I could also be a graduate student or a faculty member applying for research money through the National Science Foundation (NSF) or the National Institute of Health (NIH) right now. If I were, my research could be delayed. If I am a student, this has implications for my timeline to graduate. If I am a faculty member, this could delay or derail a tenure vote. If my research is currently funded by a NSF or NIH grant, I might have to suspend my research, which migh be manageable for some research programs. My research, however, might be time sensitive, such as the research scientists are were planning to conduct in Antarctica (these researchers are probably not sociologists).

While it might be easy to brush off NASA and North Pole expeditions as silly things the men of The Big Bang Theory do (see Wolowitz goes to space, North Pole), the suspension of government research matters. For example, it might be useful to know what flu activity currently looks like as flu season just began. NPR summarizes economist Justin Wolfers’ point that “we can’t tell how bad the government shutdown is for the economy because of the government shutdown.” In other words, we have no data right now, so we do not know how bad things really are.

The flipside of a lack of data?
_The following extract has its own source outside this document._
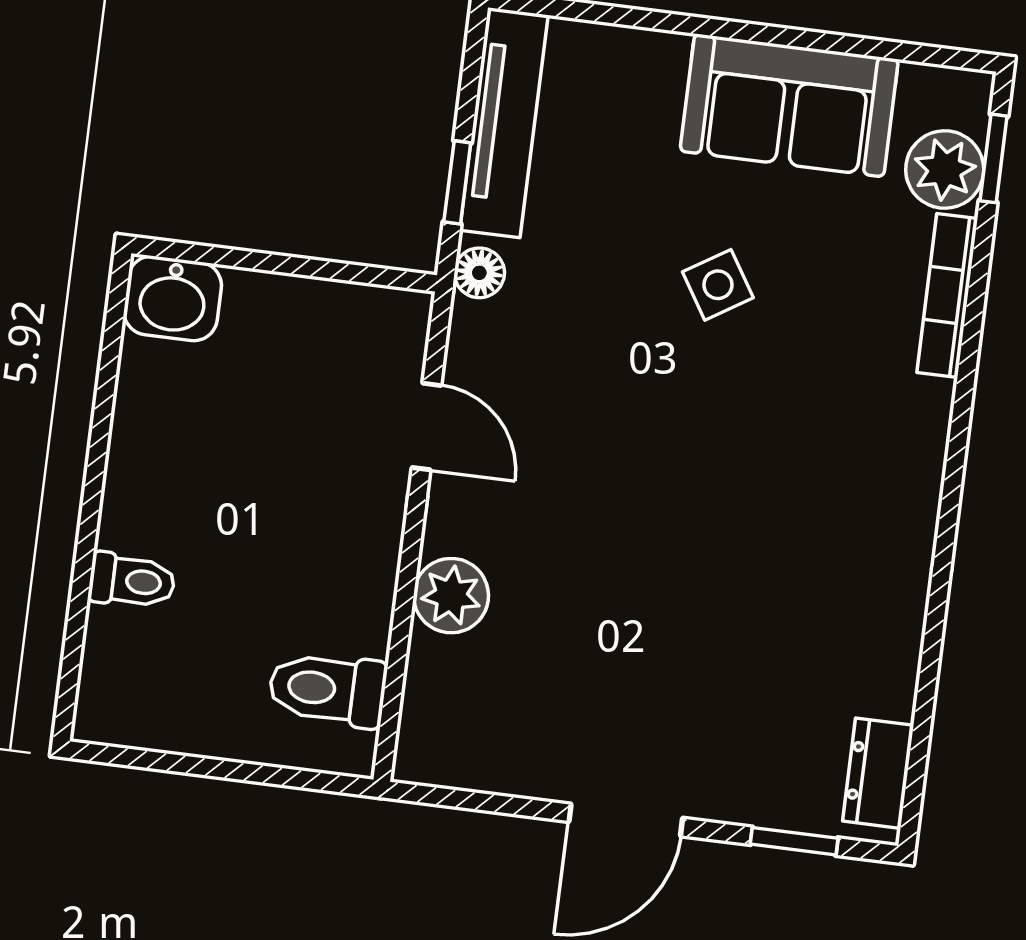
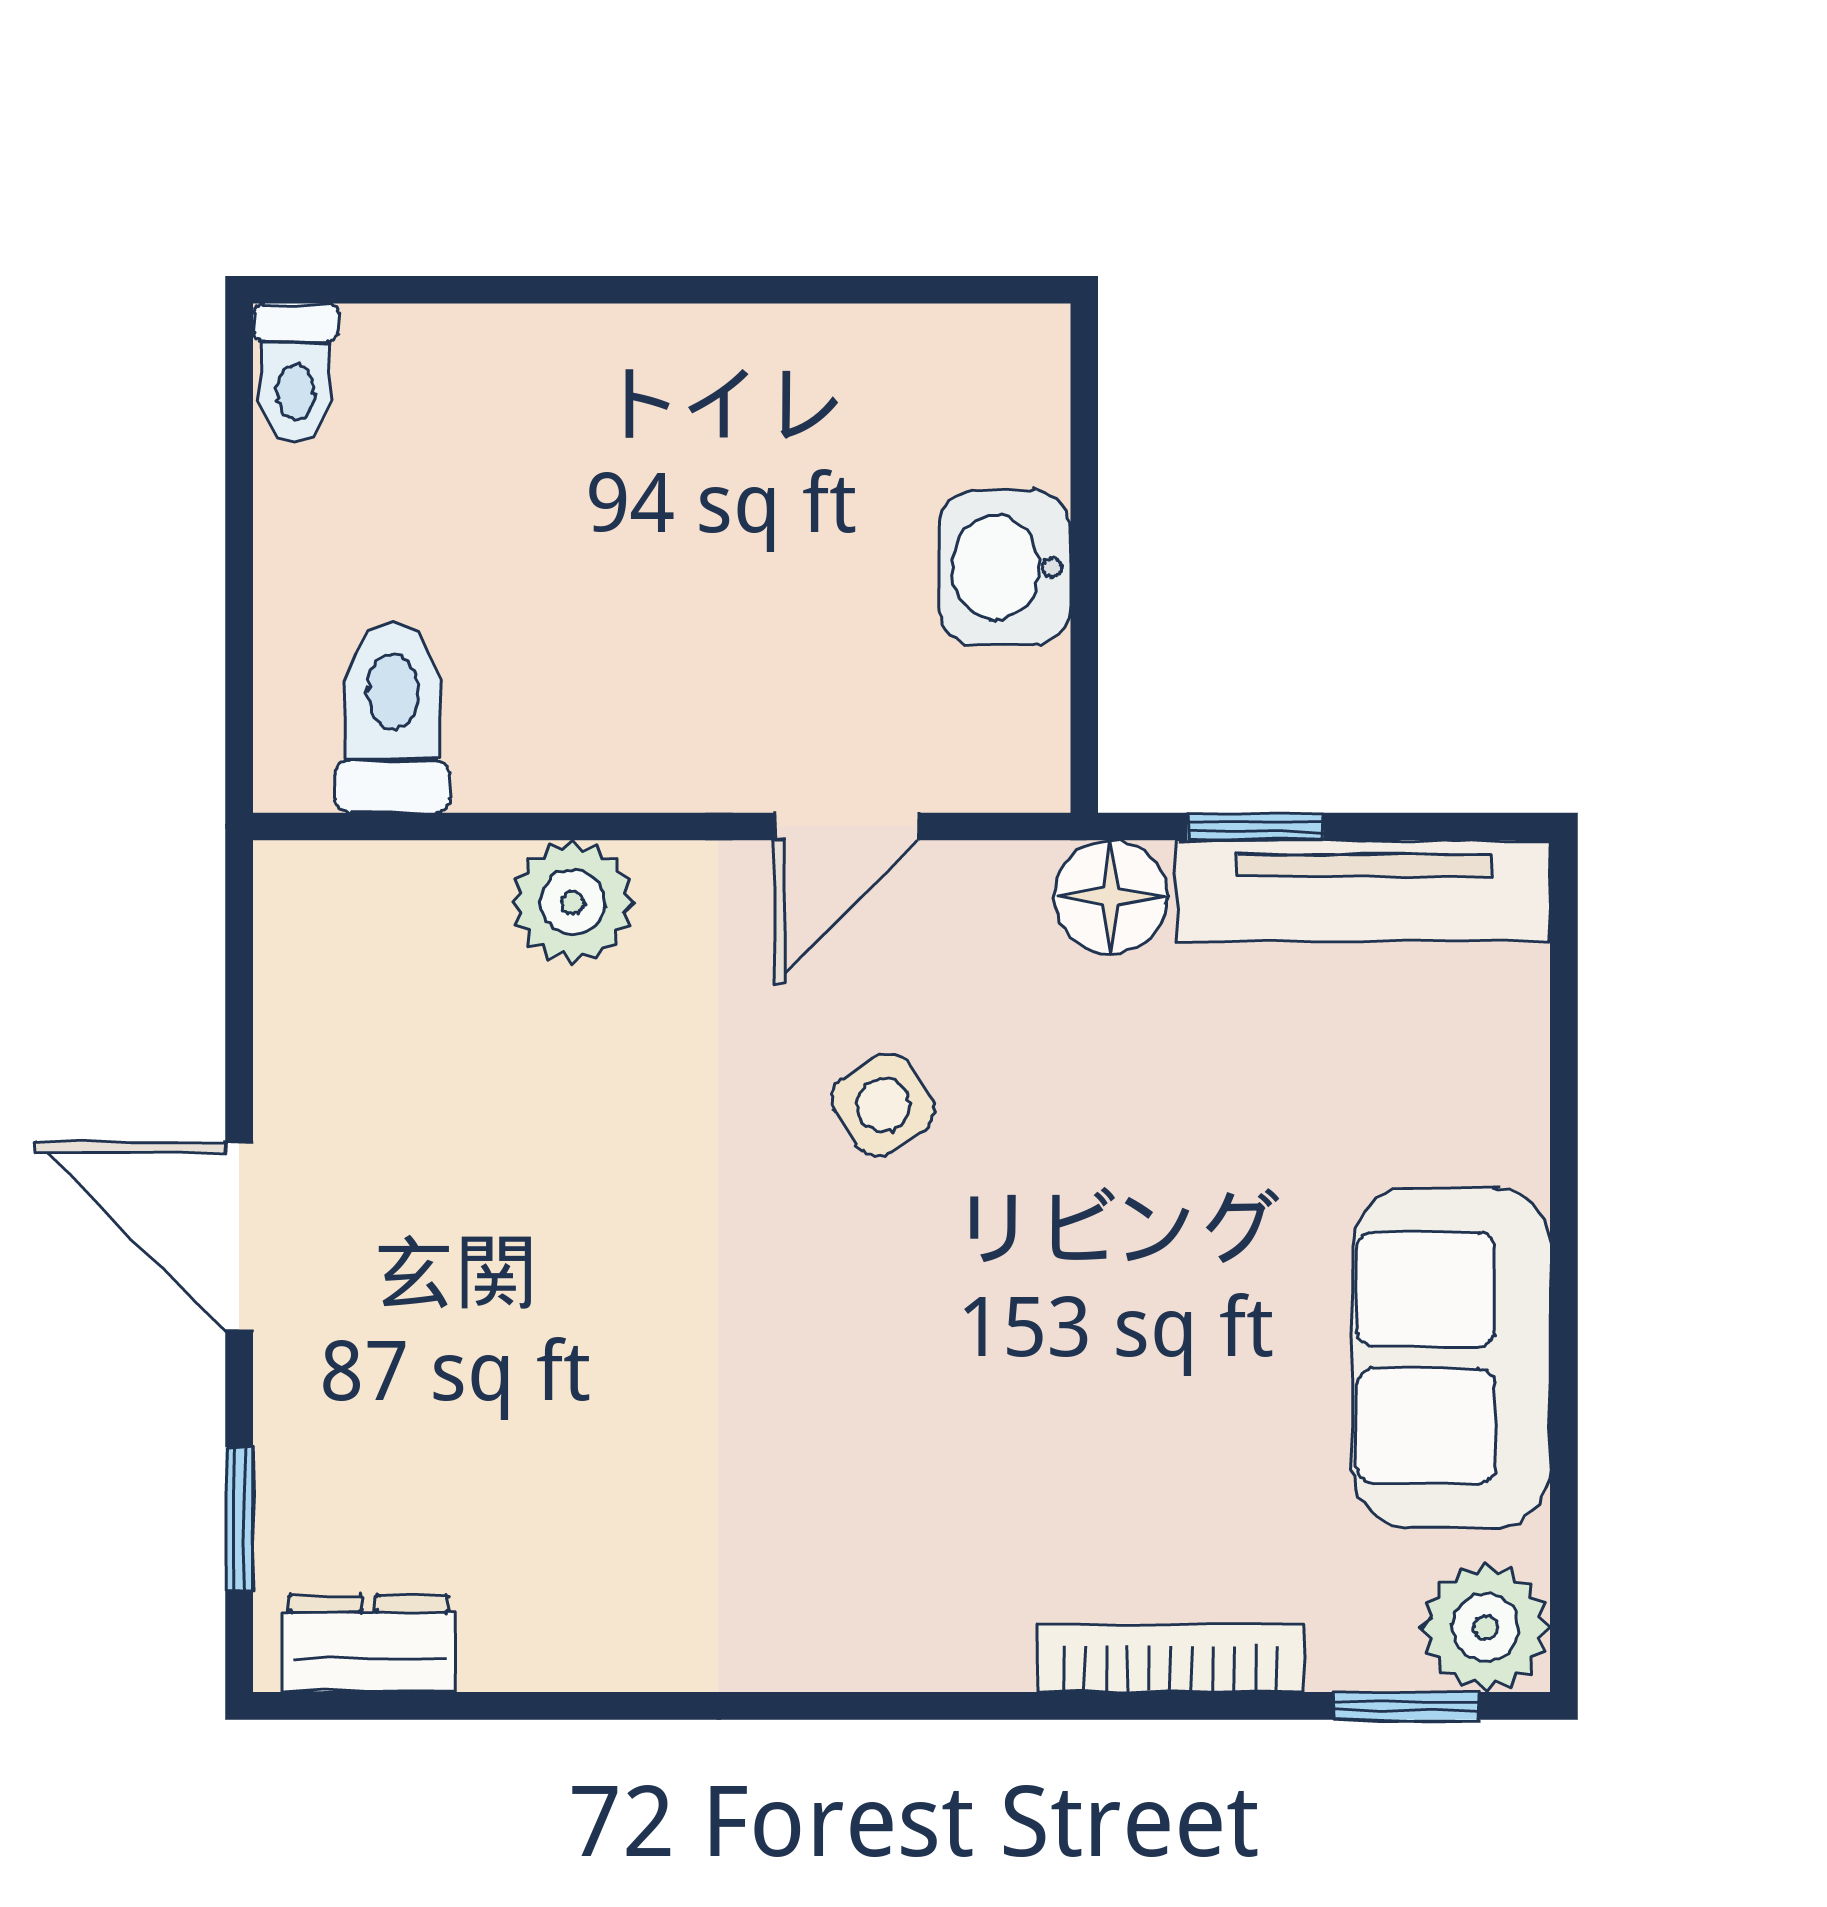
plant: (945, 170) -> (1486, 1627), moved
floor lamp: (479, 273) -> (1111, 897), width x1.37, depth x1.37
side table: (718, 285) -> (883, 1105), moved
washbasin: (173, 298) -> (1005, 568), moved
toilet: (132, 581) -> (296, 373), moved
We can find out if ignorance really is bliss.

Dig Deeper:

  1. Why do you think that academic research is seen as less valuable as other things the federal government funds. (For the record, if you think government sponsored research is stupid, then I should point out that the very internet you’re using was a government sponsored research project).
  2. Because the government is not currently reporting unemployment rate data, come up with an alternative way sociologists could measure whether unemployment rates are declining or increasing?
  3. How might researchers monitor flu activity, without the CDC data?
  4. Ask one of your teachers how the government shutdown impacts the work that they do. Report back to your class.